The amendments were proposed by Christine Schneider of the European People’s Party on November 7, 2024. They include delaying the date when the regulation would enter into force by two years, excluding traders from the regulation’s obligations, and creating a “no risk” category in the risk benchmarking process. The “no risk” category would effectively operate as a loophole shielding businesses from scrutiny of their deforestation record. A vote is expected on November 14, 2024.

“The anti-deforesting regulation is a landmark piece of legislation that required considerable study, negotiation, and compromise, and was adopted after an extensive impact assessment,” said Myrto Tilianaki, senior environmental advocate at Human Rights Watch. “Delaying its implementation would be terrible news for climate-critical forests as well as the human rights of workers and forest-dependent communities, and these additional amendments strike at the heart of its integrity; they are simply unacceptable.”

If implemented in its current version, the regulation will curb global deforestation and rights abuses associated with EU consumption. 

The regulation entered into force in 2023 and originally required companies to start complying on December 30, 2024. On October 2, the European Commission put forth a legislative proposal to delay enforcement by 12 months for large companies and 18 months for small and micro enterprises, triggering a process that also allows lawmakers to introduce other amendments. One of the proposed amendments suggests extending the deadline for the regulation entering into force to two years. 

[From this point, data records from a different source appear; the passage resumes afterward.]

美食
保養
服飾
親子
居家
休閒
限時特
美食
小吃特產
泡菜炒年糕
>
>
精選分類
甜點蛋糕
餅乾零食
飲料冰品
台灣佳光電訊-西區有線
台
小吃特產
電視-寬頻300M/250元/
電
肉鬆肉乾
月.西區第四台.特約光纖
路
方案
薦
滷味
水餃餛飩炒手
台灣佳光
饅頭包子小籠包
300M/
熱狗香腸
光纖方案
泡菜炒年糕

In recent weeks, over 50 companies have criticized the commission’s decision to delay the regulation as it creates uncertainty. These companies urged the EU to uphold the law’s current substance, noting that many have already made efforts with a view to complying with the new rules. The delay would mean that laggards would be accommodated while companies that have sought to align with the new rules by investing in more due diligence measures will be at a disadvantage, Human Rights Watch said.

One of the regulation’s critical elements is the risk benchmarking system, which would allow  EU member states to focus their enforcement efforts on countries where risks of noncompliance are high. It requires the European Commission to designate areas as “low, standard, or high risk” for deforestation and forest degradation. Customs officials will be required to carry out triple the checks on relevant merchandise originating from high-risk areas when they arrive or depart EU shores (EU member states will also be benchmarked).  

Yet, a proposed amendment calls for the creation of an additional “no risk” category. The “no risk” areas would not have to demonstrate that their products are deforestation-free in their due diligence statements. Effectively, a “no risk” designation would operate as a loophole allowing commodities from such areas to be placed in the EU market without the necessary checks.

Finally, traders are subject to due diligence and traceability requirements under the current version of the regulation, but one of the tabled amendments calls to exclude them from the regulation’s obligations. This could significantly weaken the regulation's effectiveness. Large traders, such as multinational supermarket chains, play a significant role in sourcing and distributing these commodities worldwide, often controlling supply chains across countries and continents. Excluding traders could allow commodities from deforested areas to potentially enter EU markets, undermining the regulation’s purpose.

“Revising the EUDR not only penalizes companies that are prepared to comply, but would also undermine the regulation’s effectiveness at curbing deforestation and human rights violations in the supply chains of products widely sold in Europe,” Tilianaki said. “The European Parliament should reject the proposed amendments rather than let the regulation be watered down to the point at which it won’t tackle the EU’s enormous footprint in the world’s forests.”